If a cluster administrator has set up different RuntimeClasses, you can use them simply by specifying runtimeClassName in the pod specification; for example:

apiVersion: v1
kind: Pod
  name: nginx
  runtimeClassName: firecracker

Runtime Implementations

Following are some open source container runtime implementations that offer different levels of security and isolation for your consideration. This list is intended as a guide and is by no means exhaustive:

CRI containerd

An API facade for container runtimes with an emphasis on simplicity, robustness, and portability.


A purpose-built, lightweight Open Container Initiative (OCI)-based implementation of a container runtime for Kubernetes.


Built on top of the Kernel-based Virtual Machine (KVM), this virtualization technology allows you to launch microVMs in nonvirtualized environments very quickly using the security and isolation of traditional VMs.
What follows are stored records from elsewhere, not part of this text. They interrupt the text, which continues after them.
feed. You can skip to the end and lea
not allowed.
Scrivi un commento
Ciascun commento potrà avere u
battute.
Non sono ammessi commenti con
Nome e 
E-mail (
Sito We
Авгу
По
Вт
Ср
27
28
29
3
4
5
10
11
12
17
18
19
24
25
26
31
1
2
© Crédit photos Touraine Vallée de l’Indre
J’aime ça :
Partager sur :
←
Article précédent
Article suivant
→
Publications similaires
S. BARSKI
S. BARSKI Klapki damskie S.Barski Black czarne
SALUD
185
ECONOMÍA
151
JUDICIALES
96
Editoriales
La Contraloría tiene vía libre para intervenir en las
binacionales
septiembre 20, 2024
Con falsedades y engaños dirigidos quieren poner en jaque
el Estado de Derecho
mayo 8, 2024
An OCI-compatible sandbox runtime that runs containers with a new user-space kernel, which provides a low overhead, secure, isolated container runtime.

Kata Containers

A community that’s building a secure container runtime that provides VM-like security and isolation by running lightweight VMs that feel and operate like containers.

Workload Isolation and RuntimeClass Best Practices

The following best practices will help you to avoid common workload isolation and RuntimeClass pitfalls:

  • Implementing different workload isolation environments via RuntimeClass will complicate your operational environment. This means that workloads might not be portable across different container runtimes given the nature of the isolation they provide. Understanding the matrix of supported features across different runtimes can be complicated to understand and will lead to poor user experience. We recommend having separate clusters, each with a single runtime to avoid confusion, if possible.
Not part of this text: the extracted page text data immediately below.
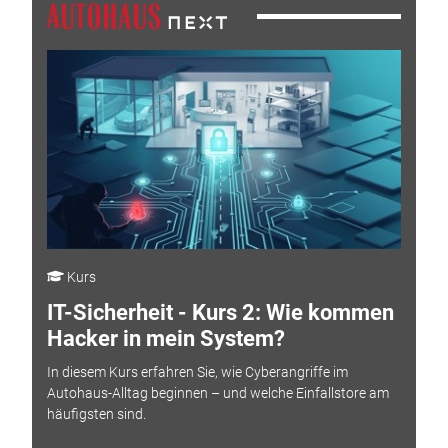
Kurs
IT-Sicherheit - Kurs 2: Wie kommen
Hacker in mein System?
In diesem Kurs erfahren Sie, wie Cyberangriffe im
Autohaus-Alltag beginnen – und welche Einfallstore am
häufigsten sind.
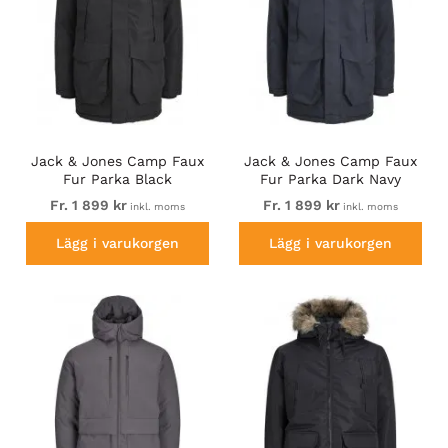
Jack & Jones Camp Faux
Jack & Jones Camp Faux
Fur Parka Black
Fur Parka Dark Navy
Fr. 1 899 kr
Fr. 1 899 kr
inkl. moms
inkl. moms
Lägg i varukorgen
Lägg i varukorgen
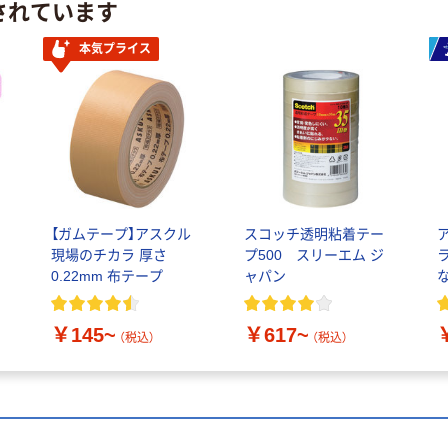
されています
本気プライス
ー
【ガムテープ】アスクル
スコッチ透明粘着テー
現場のチカラ 厚さ
プ500 スリーエム ジ
ラ
0.22mm 布テープ
ャパン
長
￥145~
￥617~
（税込）
（税込）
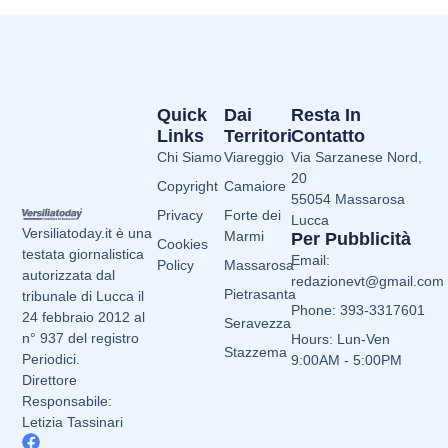
Quick
Dai
Resta In
Links
Territori
Contatto
Chi Siamo
Viareggio
Via Sarzanese Nord,
20
Copyright
Camaiore
55054 Massarosa
Privacy
Forte dei
Lucca
Versiliatoday.it è una
Marmi
Per Pubblicità
Cookies
testata giornalistica
Email:
Policy
Massarosa
autorizzata dal
redazionevt@gmail.com
Pietrasanta
tribunale di Lucca il
Phone: 393-3317601
24 febbraio 2012 al
Seravezza
n° 937 del registro
Hours: Lun-Ven
Stazzema
Periodici.
9:00AM - 5:00PM
Direttore
Responsabile:
Letizia Tassinari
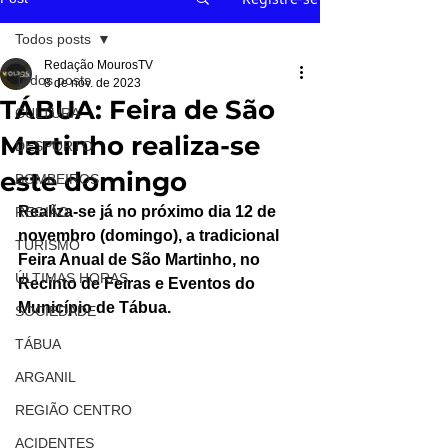
Todos posts
Redação MourosTV
Todos posts
8 de nov. de 2023
TÁBUA: Feira de São
CULTURA
Martinho realiza-se
DESPORTO
este domingo
BOMBEIROS
Realiza-se já no próximo dia 12 de 
REGIÃO
novembro (domingo), a tradicional 
TURISMO
Feira Anual de São Martinho, no 
ÚLTIMAS HORAS
Recinto de Feiras e Eventos do 
Município de Tábua.
SOCIEDADE
TÁBUA
ARGANIL
REGIÃO CENTRO
ACIDENTES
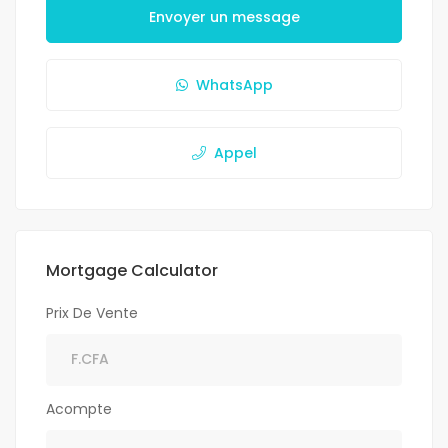
Envoyer un message
WhatsApp
Appel
Mortgage Calculator
Prix De Vente
Acompte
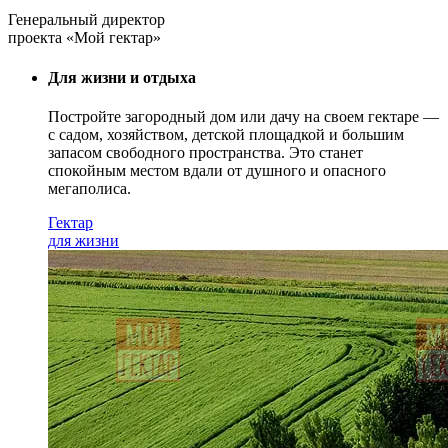
Генеральный директор
проекта «Мой гектар»
Для жизни и отдыха
Постройте загородный дом или дачу на своем гектаре —
с садом
, хозяйством, детской площадкой и большим
запасом свободного пространства. Это станет
спокойным местом вдали от душного и опасного
мегаполиса.
Гектар
для жизни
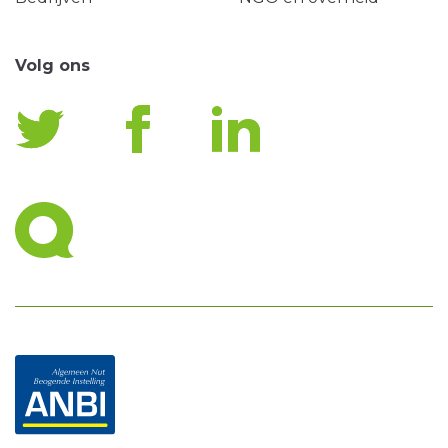
Volg ons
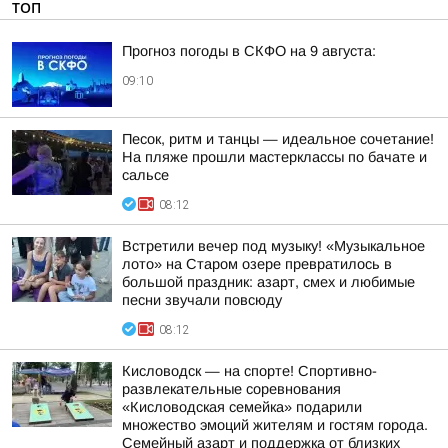
ТОП
Прогноз погоды в СКФО на 9 августа:
09:10
Песок, ритм и танцы — идеальное сочетание!
На пляже прошли мастерклассы по бачате и
сальсе
08:12
Встретили вечер под музыку! «Музыкальное
лото» на Старом озере превратилось в
большой праздник: азарт, смех и любимые
песни звучали повсюду
08:12
Кисловодск — на спорте! Спортивно-
развлекательные соревнования
«Кисловодская семейка» подарили
множество эмоций жителям и гостям города.
Семейный азарт и поддержка от близких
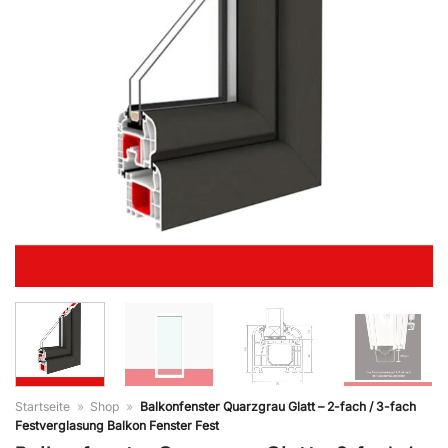
Startseite
»
Shop
»
Balkonfenster Quarzgrau Glatt – 2-fach / 3-fach
Festverglasung Balkon Fenster Fest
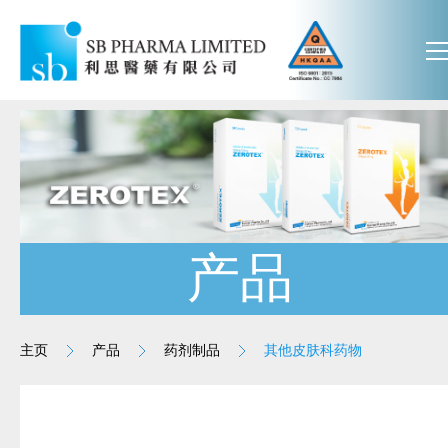
产品
主页
产品
药剂制品
其他皮肤科药物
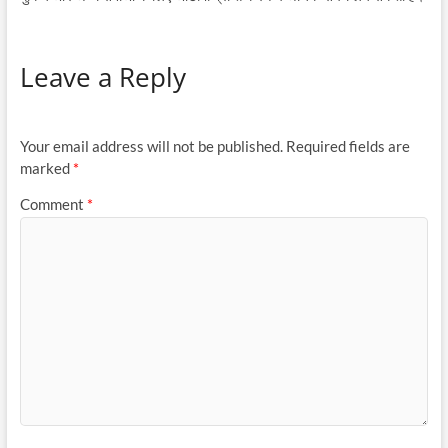
Leave a Reply
Your email address will not be published.
Required fields are
marked
*
Comment
*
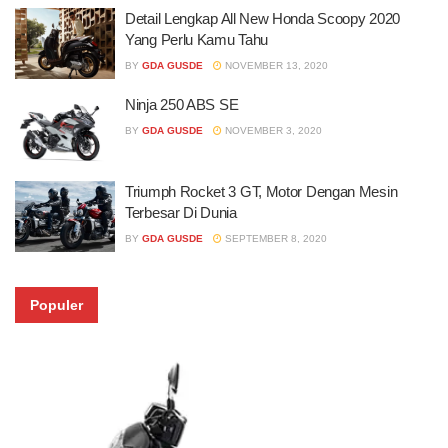
Detail Lengkap All New Honda Scoopy 2020
Yang Perlu Kamu Tahu
BY
GDA GUSDE
NOVEMBER 13, 2020
Ninja 250 ABS SE
BY
GDA GUSDE
NOVEMBER 3, 2020
Triumph Rocket 3 GT, Motor Dengan Mesin
Terbesar Di Dunia
BY
GDA GUSDE
SEPTEMBER 8, 2020
Populer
  • Workload isolation doesn’t mean secure multitenancy. Even though you might have implemented a secure container runtime, this doesn’t mean that the Kubernetes cluster and APIs have been secured in the same fashion. You must consider the total surface area of Kubernetes end to end. Just because you have an isolated workload doesn’t mean that it cannot be modified by a bad actor via the Kubernetes API.

  • Tooling across different runtimes is inconsistent. You might have users who rely on container runtime tooling for debugging and introspection. Having different runtimes means that you might no longer be able to run docker ps to list running containers. This leads to confusion and complications when troubleshooting.
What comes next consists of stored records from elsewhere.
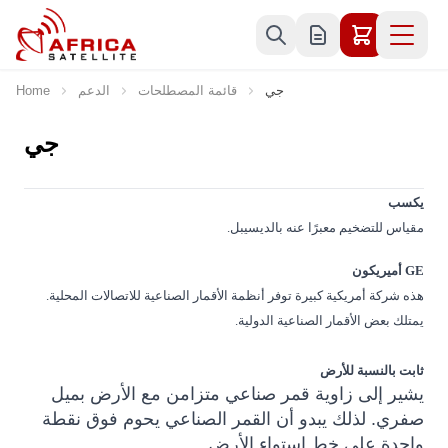
Skip to Content
جي
قائمة المصطلحات
الدعم
Home
جي
يكسب
مقياس للتضخيم معبرًا عنه بالديسيبل.
GE أميريكون
هذه شركة أمريكية كبيرة توفر أنظمة الأقمار الصناعية للاتصالات المحلية.
يمتلك بعض الأقمار الصناعية الدولية.
ثابت بالنسبة للأرض
يشير إلى زاوية قمر صناعي متزامن مع الأرض بميل
صفري. لذلك يبدو أن القمر الصناعي يحوم فوق نقطة
واحدة على خط استواء الأرض.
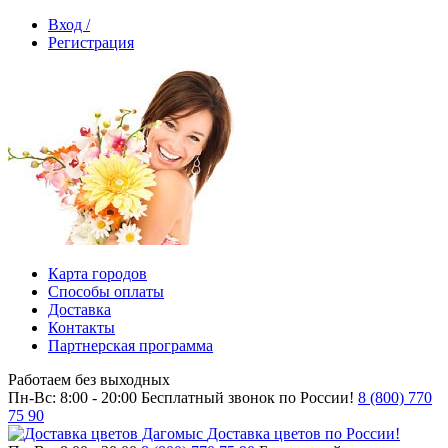
Вход /
Регистрация
Карта городов
Способы оплаты
Доставка
Контакты
Партнерская программа
Работаем без выходных
Пн-Вс: 8:00 - 20:00
Бесплатный звонок по России!
8 (800) 770
75 90
Доставка цветов по России!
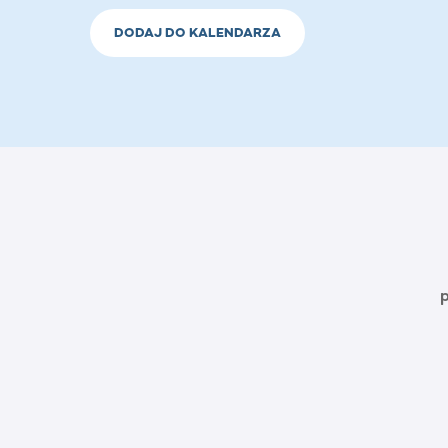
DODAJ DO KALENDARZA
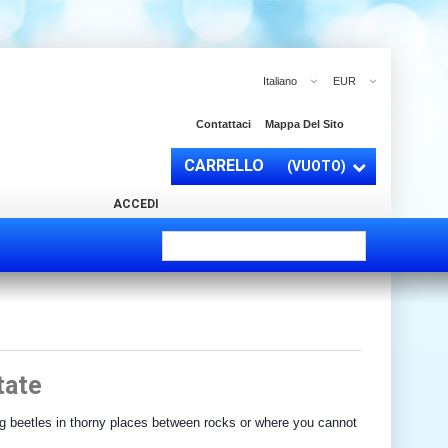
Italiano
EUR
Contattaci
Mappa Del Sito
CARRELLO
(VUOTO)
ACCEDI
tate
ng beetles in thorny places between rocks or where you cannot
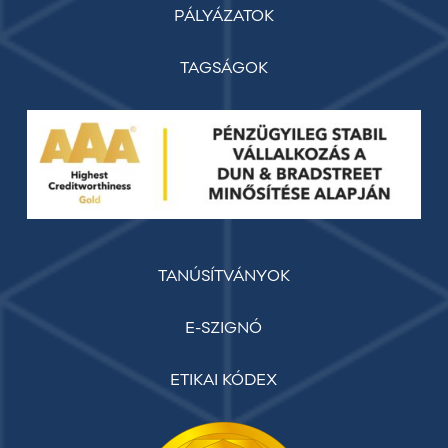
PÁLYÁZATOK
TAGSÁGOK
TANÚSÍTVÁNYOK
E-SZIGNÓ
ETIKAI KÓDEX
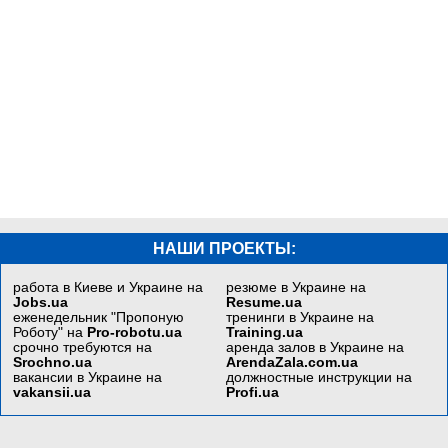
НАШИ ПРОЕКТЫ:
работа в Киеве и Украине на
резюме в Украине на
Jobs.ua
Resume.ua
еженедельник "Пропоную
тренинги в Украине на
Роботу" на
Pro-robotu.ua
Training.ua
срочно требуются на
аренда залов в Украине на
Srochno.ua
ArendaZala.com.ua
вакансии в Украине на
должностные инструкции на
vakansii.ua
Profi.ua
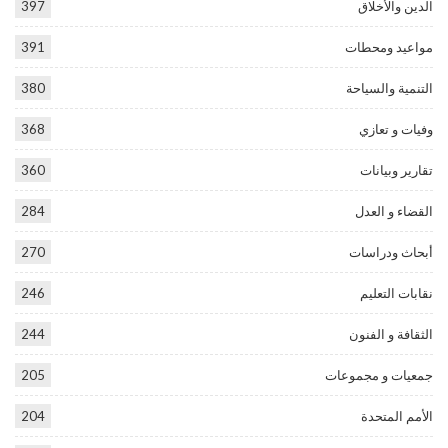
الدين والأخلاق
397
مواعيد ومحطات
391
التنمية والسياحة
380
وفيات و تعازي
368
تقارير وبيانات
360
القضاء و العدل
284
أبحاث ودراسات
270
نقابات التعليم
246
الثقافة و الفنون
244
جمعيات و مجموعات
205
الأمم المتحدة
204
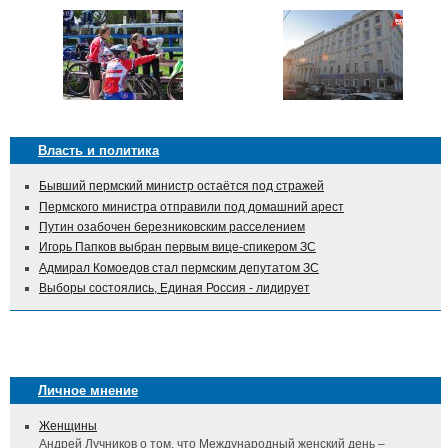
Власть и политика
Бывший пермский министр остаётся под стражей
Пермского министра отправили под домашний арест
Путин озабочен березниковским расселением
Игорь Папков выбран первым вице-спикером ЗС
Адмирал Комоедов стал пермским депутатом ЗС
Выборы состоялись, Единая Россия - лидирует
Личное мнение
Женщины
Андрей Лучников о том, что Международный женский день –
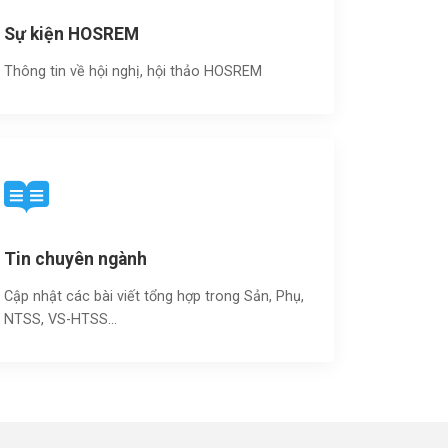
Sự kiện HOSREM
Thông tin về hội nghị, hội thảo HOSREM
Tin chuyên ngành
Cập nhật các bài viết tổng hợp trong Sản, Phụ,
NTSS, VS-HTSS...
Other Pod and Container Security Considerations

In addition to PodSecurityPolicy and workload isolation, here are some other tools you may consider when determining how to handle pod and container security.

Admission Controllers

If you’re worried about diving into the deep end with PodSecurityPolicy, here are some options that offer a fraction of the functionality but might offer a viable alternative. You can use admission controllers such as DenyExecOnPrivileged and DenyEscalatingExec in conjunction with an admission webhook to add SecurityContext workload settings to achieve a similar outcome. For more information on admission control, refer to Chapter 17.

Intrusion and Anomaly Detection Tooling

We’ve covered security policies and container runtimes, but what happens when you want to introspect and enforce policy within the container runtime? There are open source tools that can do this and more. They operate by either listening and filtering Linux system calls or by utilizing a Berkeley Packet Filter (BPF). One such tool is Falco. Falco is a Cloud Native Computing Foundation (CNCF) project that simply installs as a Demonset and allows you to configure and enforce policy during execution. Falco is just one approach. We encourage you to take a look at the tooling in this space to see what works for you.


In this chapter, we covered in depth both the PodSecurityPolicy and the RuntimeClass APIs with which you can configure a granular level of security for your workloads. We have also taken a look at some open source ecosystem tooling that you can use to monitor and enforce policy within the container runtime. We have provided a thorough overview for you to make an informed decision about providing the level of security that is best suited for your workload needs.